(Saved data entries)
☆ ☆ ☆
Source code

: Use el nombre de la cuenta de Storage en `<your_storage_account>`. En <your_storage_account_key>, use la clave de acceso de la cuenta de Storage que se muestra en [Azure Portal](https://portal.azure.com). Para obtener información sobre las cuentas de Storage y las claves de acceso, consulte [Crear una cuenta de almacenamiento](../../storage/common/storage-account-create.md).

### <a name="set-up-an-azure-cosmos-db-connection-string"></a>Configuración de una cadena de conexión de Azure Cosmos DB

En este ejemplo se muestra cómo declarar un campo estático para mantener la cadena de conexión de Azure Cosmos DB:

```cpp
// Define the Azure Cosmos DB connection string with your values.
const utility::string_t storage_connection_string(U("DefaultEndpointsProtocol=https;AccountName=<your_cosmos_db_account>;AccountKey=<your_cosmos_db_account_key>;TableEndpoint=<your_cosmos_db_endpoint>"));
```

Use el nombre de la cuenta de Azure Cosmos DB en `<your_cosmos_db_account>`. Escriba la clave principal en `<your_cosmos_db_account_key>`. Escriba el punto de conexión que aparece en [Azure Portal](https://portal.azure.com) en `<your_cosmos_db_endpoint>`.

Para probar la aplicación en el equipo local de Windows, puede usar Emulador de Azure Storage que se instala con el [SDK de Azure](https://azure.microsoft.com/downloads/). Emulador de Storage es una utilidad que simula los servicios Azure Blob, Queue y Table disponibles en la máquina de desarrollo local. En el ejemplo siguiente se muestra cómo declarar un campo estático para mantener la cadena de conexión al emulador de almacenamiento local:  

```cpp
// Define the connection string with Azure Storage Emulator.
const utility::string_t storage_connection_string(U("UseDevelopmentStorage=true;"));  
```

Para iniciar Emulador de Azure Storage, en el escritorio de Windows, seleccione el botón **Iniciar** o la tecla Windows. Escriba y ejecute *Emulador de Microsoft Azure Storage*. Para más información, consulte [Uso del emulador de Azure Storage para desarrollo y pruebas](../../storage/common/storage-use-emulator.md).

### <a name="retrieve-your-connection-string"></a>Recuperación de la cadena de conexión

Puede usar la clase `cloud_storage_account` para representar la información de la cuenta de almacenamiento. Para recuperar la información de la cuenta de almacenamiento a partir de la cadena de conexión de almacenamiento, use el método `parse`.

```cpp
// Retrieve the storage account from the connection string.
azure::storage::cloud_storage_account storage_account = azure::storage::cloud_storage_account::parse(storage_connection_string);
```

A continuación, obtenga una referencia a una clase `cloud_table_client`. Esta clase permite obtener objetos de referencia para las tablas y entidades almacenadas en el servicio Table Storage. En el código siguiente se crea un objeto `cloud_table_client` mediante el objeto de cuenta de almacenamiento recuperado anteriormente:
☆ ☆ ☆
● Problem
Each line of the records that holds the word "emulador" should be copied out.

● Solution for this task
Para probar la aplicación en el equipo local de Windows, puede usar Emulador de Azure Storage que se instala con el [SDK de Azure](https://azure.microsoft.com/downloads/). Emulador de Storage es una utilidad que simula los servicios Azure Blob, Queue y Table disponibles en la máquina de desarrollo local. En el ejemplo siguiente se muestra cómo declarar un campo estático para mantener la cadena de conexión al emulador de almacenamiento local:  
Para iniciar Emulador de Azure Storage, en el escritorio de Windows, seleccione el botón **Iniciar** o la tecla Windows. Escriba y ejecute *Emulador de Microsoft Azure Storage*. Para más información, consulte [Uso del emulador de Azure Storage para desarrollo y pruebas](../../storage/common/storage-use-emulator.md).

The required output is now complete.